A Call to Filipino Readers: Romanticizing the Hustle Isn’t Enough

Let’s be honest. As a community, we celebrate Filipino entrepreneurs, until it’s time to resource them.

We show up for grand openings, take selfies at kamayan pop-ups, and tag them in “support small business” posts. But when they ask for capital, collaborations, or policy change, we go quiet.

So ask yourself:

  1. Have I romanticized the hustle more than I’ve resourced it?

  2. Have I called it inspiring but not strategic?

  3. Have I treated Filipino entrepreneurship as a story, but not as a site of power?

Because if we truly believe in Filipino excellence, we need to stop expecting entrepreneurs to carry the weight of the community without investment, protection, or infrastructure.


A Call to Non-Filipino Readers: Invest Like It Matters

Don’t tokenize Filipino-owned businesses in your “diverse vendor list.” Don’t just include them during Heritage Month or AAPI Day.

Fund them. Contract them. Partner with them long-term. Because these businesses are doing what many institutions fail to: Serving our people without apology.


From Storefront to Strategy: What’s Next

Filipino entrepreneurs are already creating impact. Imagine if we built systems around them, rather than in spite of them.

  1. A nationwide Filipino business directory tied to grassroots campaigns.

  2. Heritage food vendors paid to feed protesters and community events.

  3. Cultural boutiques turned voter hubs during election cycles.

  4. Clothing brands funding bailouts or language justice projects.

The revolution isn’t in merely in a grant proposal. It’s in the kitchen. The pop-up. The barong barber shop that became a neighborhood anchor.

We just have to stop seeing these businesses as side hustles, and start seeing them as movement tools.

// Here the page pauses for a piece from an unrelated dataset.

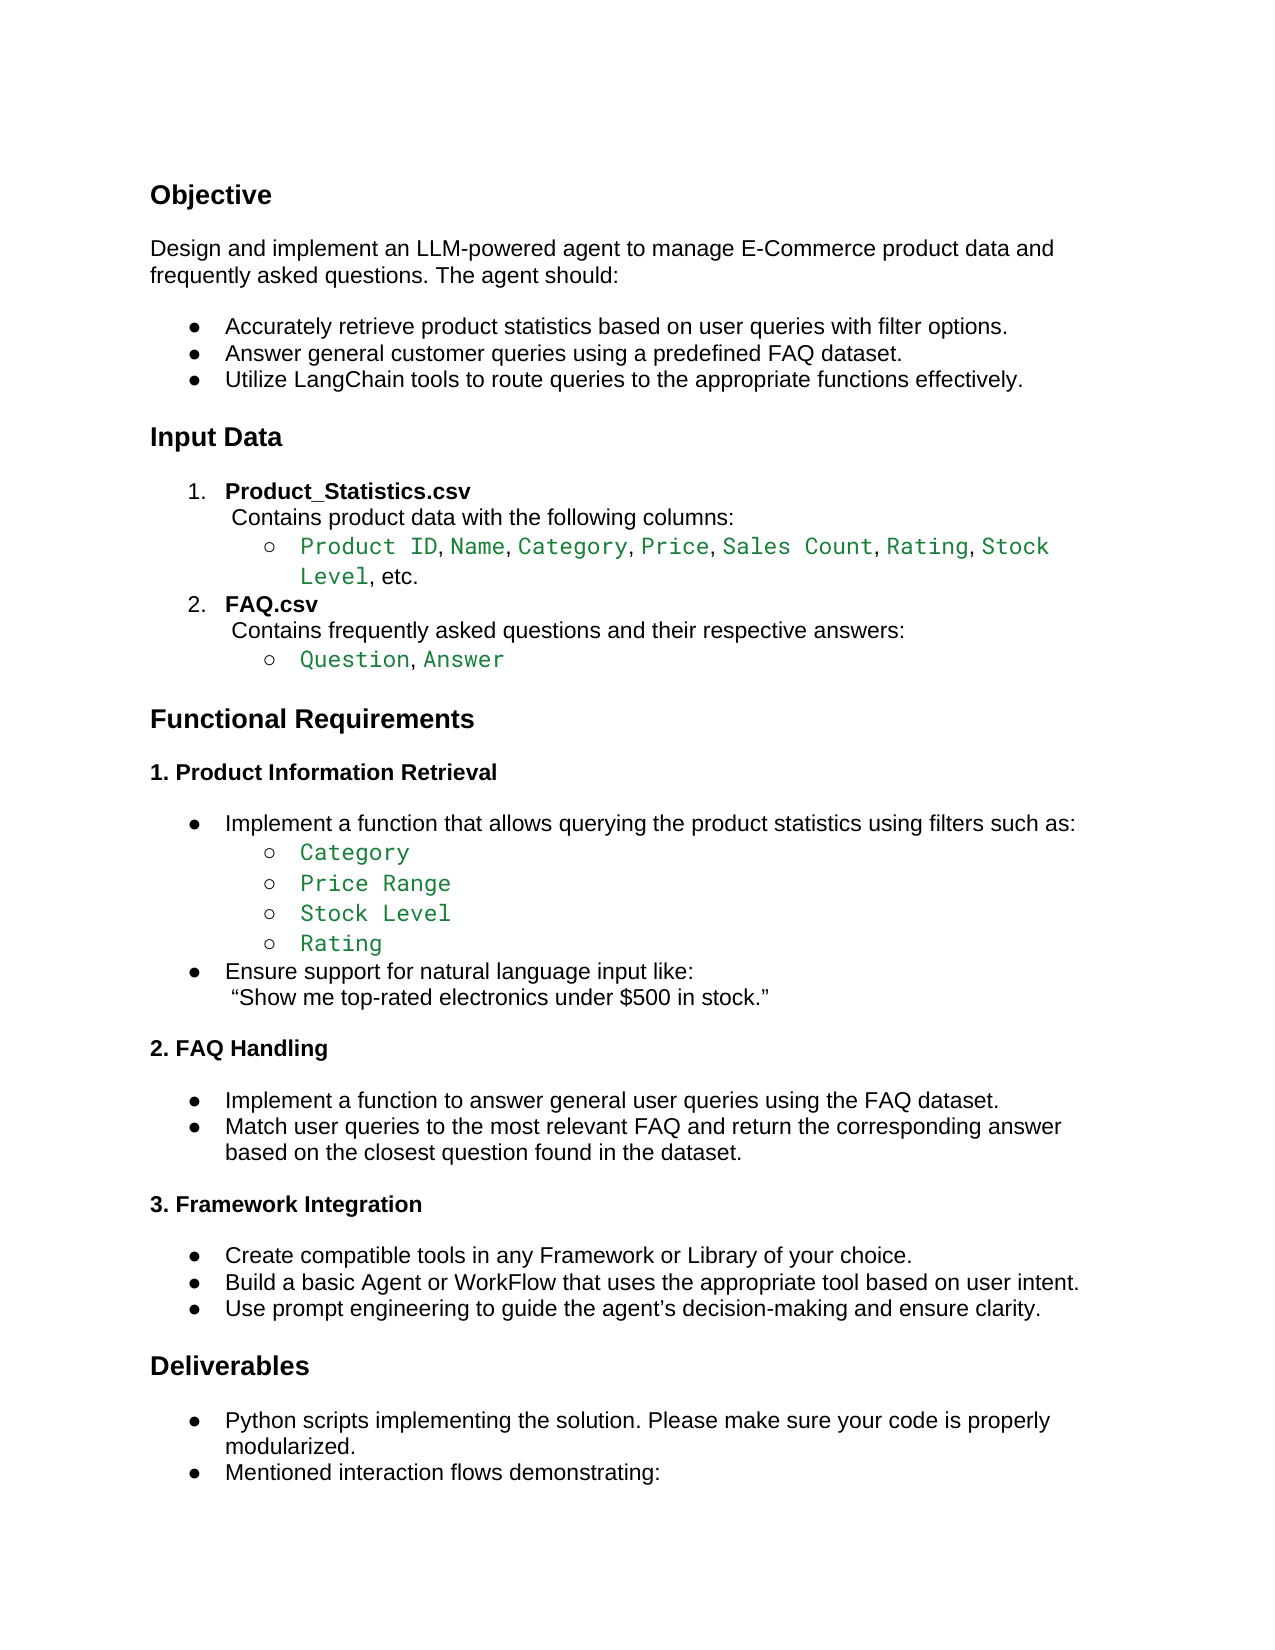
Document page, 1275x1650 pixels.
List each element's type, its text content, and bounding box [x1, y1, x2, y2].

Final Word: Stop Shopping. Start Building.

So yes, buy the halo-halo. Sip the kapeng barako. Wear the barong. Rep the haircut.  But also ask:

1. What else can this business become?

2. What power is it already holding?

3. How do we build with it, not just consume from it?

This is how we decolonize and shift away from an uber capitalistic consciousness. Because Filipino businesses aren’t just the soul of the community. They are the strategy. They are the infrastructure. They are the future economy we’ve been dreaming of.

We don’t just need economic inclusion, we need economic liberation. Let’s stop applauding the hustle. Let’s start funding the hustle.